Focus on the quality of the people you encounter and how you can help each other, not on who has the biggest name. I’ve had some amazing people without big names connect the dots to offer a lot of value. Letting your ego prevent you from circulating in groups below the C-suite can hurt you — and prevent you from meeting some really great people.
2. A personal content strategy helps you nurture large groups.
I recently had somebody I’d never met connect me to an investor who was an amazing fit. This “stranger” simply said, “I’ve read your content for years and knew you two would hit it off.” This person helped me more than some people I’ve known for years and approached for intros. He felt connected to me through my writing, despite never shaking hands.
Content allows you to reach a larger audience of potential helpers. As long as you’ve communicated what’s valuable to you, you’ll have an army of people looking out for you. They’ll also have lots of details about what’s relevant and what’s not, without even asking.
3. Don’t assume anything about anybody.
I made the mistake of assuming a couple of people I knew would be incredibly helpful. In reality, I could tell they’d just quickly nodded and agreed to help a lot — the fake nod may even have been a habit by that point. They sent one tweet and moved on.
Others preach about the importance of helping others, but I’ve noticed they don’t actually do anything, even when somebody they care about is doing something she considers important. Look at people’s track records to anticipate how truly helpful they’ll be. Assess how they treat their spouse, friends, and business partners. That’s a (best-case scenario) foreshadowing of how they’ll treat you.

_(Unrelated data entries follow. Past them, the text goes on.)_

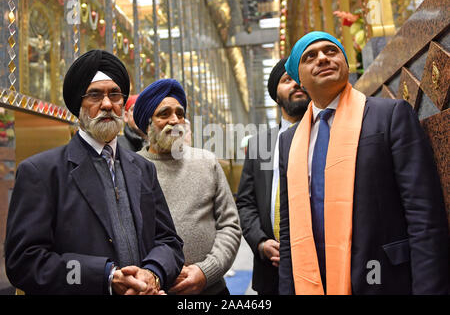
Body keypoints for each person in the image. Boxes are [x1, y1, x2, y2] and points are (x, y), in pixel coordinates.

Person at [278, 31, 449, 295]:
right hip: (313, 279)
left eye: (331, 51)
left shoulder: (389, 116)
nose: (323, 58)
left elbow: (423, 214)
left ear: (345, 62)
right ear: (299, 79)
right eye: (310, 56)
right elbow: (289, 232)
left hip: (381, 278)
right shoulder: (290, 141)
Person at [4, 50, 184, 295]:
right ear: (79, 105)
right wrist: (106, 277)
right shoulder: (42, 173)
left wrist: (152, 274)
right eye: (95, 95)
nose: (107, 104)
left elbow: (170, 242)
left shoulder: (142, 169)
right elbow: (25, 263)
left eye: (115, 94)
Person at [133, 78, 242, 295]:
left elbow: (230, 225)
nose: (175, 120)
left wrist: (205, 272)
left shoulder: (207, 162)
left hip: (212, 290)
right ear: (147, 124)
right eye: (164, 114)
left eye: (180, 114)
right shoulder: (131, 169)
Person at [235, 58, 310, 295]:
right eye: (287, 80)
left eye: (300, 79)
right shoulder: (260, 146)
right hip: (272, 270)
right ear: (276, 96)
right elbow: (246, 203)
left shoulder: (329, 133)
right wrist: (261, 242)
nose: (296, 85)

4. Remember the people who are helpful, and reciprocate.
I’m not suggesting you should set up a quid pro quo arrangement or only trade in favors. However, you need to remember the people who’ve been there for you so you can grow together. Just like in a solid personal relationship, reciprocation is important when building a helpful network.
Make a note or reflect on the people who’ve helped move the needle for you. Keep an eye out for opportunities to do something for them. Always show appreciation, and ask how you can help the other person in the future. Sometimes, simply modeling this behavior can trigger others to pay it forward — and that’s a good thing for the whole entrepreneurial ecosystem.
5. Get OK with asking for help.
For years, I avoided asking for help. My previous company was doing well, and I was in a place where I was traveling a lot and could help others frequently. Now, I’m about to launch a new company in uncharted territory, where I will need others’ help. As well as things are going, it’s at the beginning when help is most needed.
I’ve had to remind myself that it’s OK to let people be helpful. A lot of leaders are taught that showing vulnerability is dangerous. If people see cracks in your armor, they’ll pounce. But this type of thinking blocks you from getting the things you can’t achieve on your own, and it prevents people from feeling helpful. Showing vulnerability helps others do the same — they may need your help and be afraid to ask for it.
I know I’m not alone in my experience. Every day, we’re surprised by the people who let us down — and the people who come through. To avoid being caught off guard, build a network of good people with a variety of strengths and interests. When the time is right, you’ll be able to help each other find success.